2 November 2016

Review: Mercedes-Benz E-Class

With the new generation E-Class, launched in Ireland earlier this year, Mercedes-Benz has completed the renewal of its key traditional models, writes Brian Byrne. And a right good job they have made of it too.

After a few years in the design and desirability doldrums, being knocked around somewhat by arch-rival BMW and Audi particularly, the Stuttgart luxury carmaker is now on a roll and doing some serious fightback.

In terms of the E-Class, it's a good year to be doing it, as the competition 5 Series has another year to go to regenerate the model, and at the moment it's arguable that the Munich car is trailing in several measures.

The style of the new E-Class is right on message with the larger and smaller siblings S-Class and C-Class. Svelte was a word I used in my descriptions of the C-Class that became a World Car of the Year, and svelte is what also describes the latest car. With the long bonnet it's also eminently sporty looking, especially with that big three-pointed star in the middle of the grille in this Avantgarde grade. From the front, there's a lot of presence with some intriguing and sharp lights design and sweeping edges to the under-grille.

The profile is well sculpted too, nothing garish but exceptionally stylish, an edgy centre line tapering away to the boot-lid, which has its own slight spoiler shape.

Overall, with chrome detailing on the boot edge and the dual tailpipe arrangement, it’s a prestige look. Choice of alloys will also add to the character.

Inside there has been a similar quantum upward shift in quality as we saw when the current C-Class came along. Part of that perception is also due to a more modern dashboard and general trim style than before. The instrumentation area is bigger, in part because an option is a very 'Widescreen Cockpit' touch and display screen that includes the primary instruments as well as the usual screen uses. This wasn't on the review car, but I liked the definite shape anyhow.

The centre stack of air vents and switch controls is also a clean design, easy to understand and use, with the M-B trademark analogue clock setting things off nicely. The screen is managed by the large knob on the centre console, which to my mind is the best of the variations of this system amongst the luxury car set. The optional 'touchpad' related to it was also on the review car, but it doesn’t appeal to me.

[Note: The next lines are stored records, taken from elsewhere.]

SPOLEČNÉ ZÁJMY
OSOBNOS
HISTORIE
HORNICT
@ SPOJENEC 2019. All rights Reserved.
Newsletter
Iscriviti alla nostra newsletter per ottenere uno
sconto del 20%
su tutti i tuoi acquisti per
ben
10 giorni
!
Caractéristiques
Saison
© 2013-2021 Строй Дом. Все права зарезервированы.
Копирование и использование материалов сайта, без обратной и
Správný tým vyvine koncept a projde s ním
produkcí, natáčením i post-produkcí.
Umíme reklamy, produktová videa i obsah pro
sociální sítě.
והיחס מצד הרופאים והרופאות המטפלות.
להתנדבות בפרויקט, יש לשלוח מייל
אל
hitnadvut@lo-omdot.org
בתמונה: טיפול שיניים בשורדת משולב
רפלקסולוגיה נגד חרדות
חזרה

Lots of chrome detailing and the review car's optional burr walnut trim also appealed to the traditionalist in me, but there are a choice of more techno trims available too which are very nice indeed.

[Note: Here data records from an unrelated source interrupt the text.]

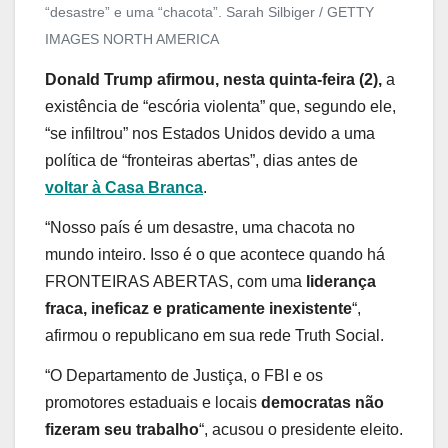
“desastre” e uma “chacota”.
Sarah Silbiger / GETTY
IMAGES NORTH AMERICA
Donald Trump afirmou, nesta quinta-feira (2),
a
existência de “escória violenta” que, segundo ele,
“se infiltrou” nos Estados Unidos devido a uma
política de “fronteiras abertas”, dias antes de
voltar à Casa Branca
.
“Nosso país é um desastre, uma chacota no
mundo inteiro. Isso é o que acontece quando há
FRONTEIRAS ABERTAS, com uma
liderança
fraca, ineficaz e praticamente inexistente
“,
afirmou o republicano em sua rede Truth Social.
“O Departamento de Justiça, o FBI e os
promotores estaduais e locais
democratas não
fizeram seu trabalho
“, acusou o presidente eleito.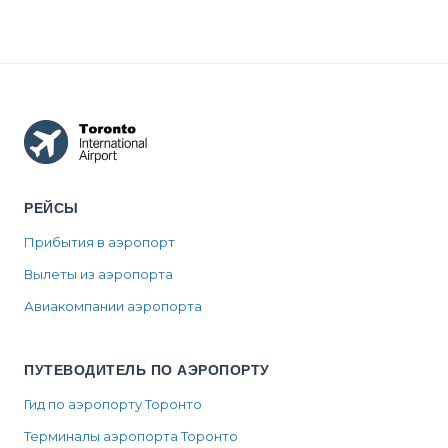
РЕЙСЫ
Прибытия в аэропорт
Вылеты из аэропорта
Авиакомпании аэропорта
ПУТЕВОДИТЕЛЬ ПО АЭРОПОРТУ
Гид по аэропорту Торонто
Терминалы аэропорта Торонто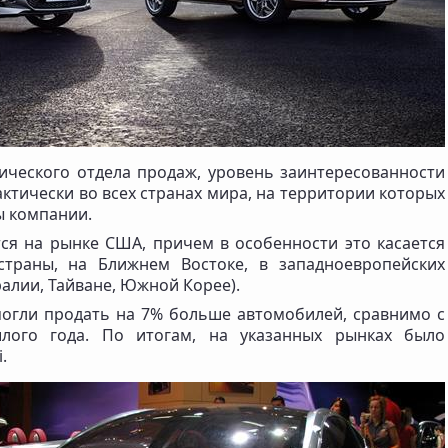
ического отдела продаж, уровень заинтересованности
актически во всех странах мира, на территории которых
ы компании.
я на рынке США, причем в особенности это касается
страны, на Ближнем Востоке, в западноевропейских
ралии, Тайване, Южной Корее).
могли продать на 7% больше автомобилей, сравнимо с
лого года. По итогам, на указанных рынках было
.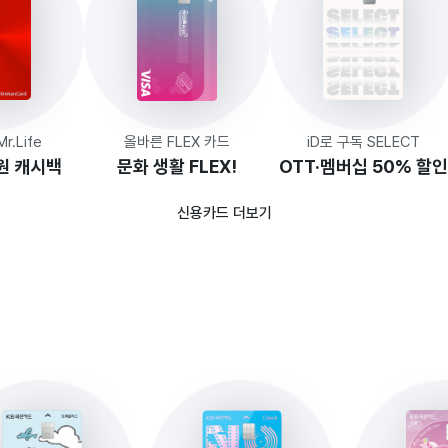
.Life
올바른 FLEX 카드
iD로 구독 SELECT
원 캐시백
문화 생활 FLEX!
OTT·멤버십 50% 할인
신용카드 더보기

Buyers can also choose from a range of interior designs, from relatively conservative to pretty wild, so no reason to be worried about being seen as a fuddy duddy if that's a concern. Whatever the choice, the interior of the new E-Class cossets, especially in the Avantgarde grade. Comfortable man-made leathers with seat warming, plenty of room front and rear. Lots of standard tech, including the reversing camera and Park Pilot aid, adaptive brake assist and LED headlights.

The review car was powered by the brand-new 2.0 diesel recently launched by Mercedes-Benz, with 194hp on tap and a rated CO2 emissions of 102g/km reflected in a mere €190 annual road tax. All new E-Class cars sold here are automatic, in this case the excellent 9-speed system we have already experienced in other recent models. The powertrain is smooth, responsive in a 7.3s sprint to 100km/h and overall a very nice motor to have pushing one along.

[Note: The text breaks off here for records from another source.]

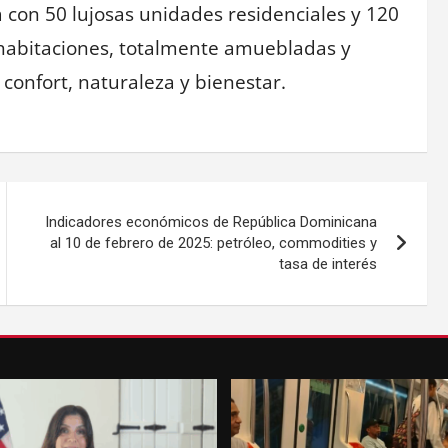
 con 50 lujosas unidades residenciales y 120
s habitaciones, totalmente amuebladas y
confort, naturaleza y bienestar.
Indicadores económicos de República Dominicana
al 10 de febrero de 2025: petróleo, commodities y
tasa de interés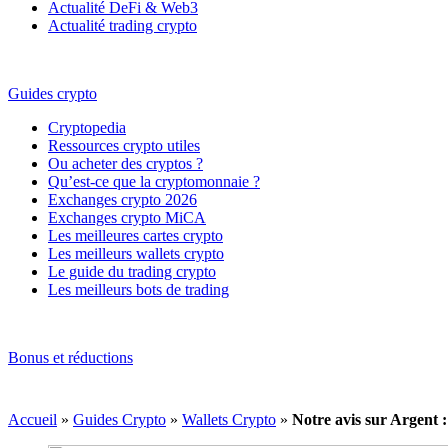
Actualité DeFi & Web3
Actualité trading crypto
Guides crypto
Cryptopedia
Ressources crypto utiles
Ou acheter des cryptos ?
Qu’est-ce que la cryptomonnaie ?
Exchanges crypto 2026
Exchanges crypto MiCA
Les meilleures cartes crypto
Les meilleurs wallets crypto
Le guide du trading crypto
Les meilleurs bots de trading
Bonus et réductions
Accueil
»
Guides Crypto
»
Wallets Crypto
»
Notre avis sur Argent :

It's a RWD car, and while that is certainly appreciated by more purist drivers than I, what it also allows is an exceptionally tight turning circle. This is a big car that doesn't feel cumbersome in crowded conditions.

Driving any car at this level is all about the overall experience. And in the case of this latest E-Class, that's an experience which is as top drawer as it gets. Maybe there's more in the larger luxury cars, but the nice thing about the E-Class is that it neither looks nor feels like a luxury bloat. Very important as we exit the extremeness of the recession into something approaching normal times.

Once so important to the Irish market that it sold 1,700 units a year, the E-Class has lately been rolling out of showrooms at the rate of 600 annually. So happy are the distributors with the latest one, they already expect to double that in the first full year, and from there move to bring the E-Class back to where they consider to be its rightful place in the Irish luxury car firmament.

The review car in Avantgarde trim retails at €52,850 plus charges. With a half-dozen options on it, the price as driven was €56,183.

(While this review was written earlier this year, it becomes again interesting by virtue of the car being voted Irish Car of The Year 2017 in association with Continental Ireland.)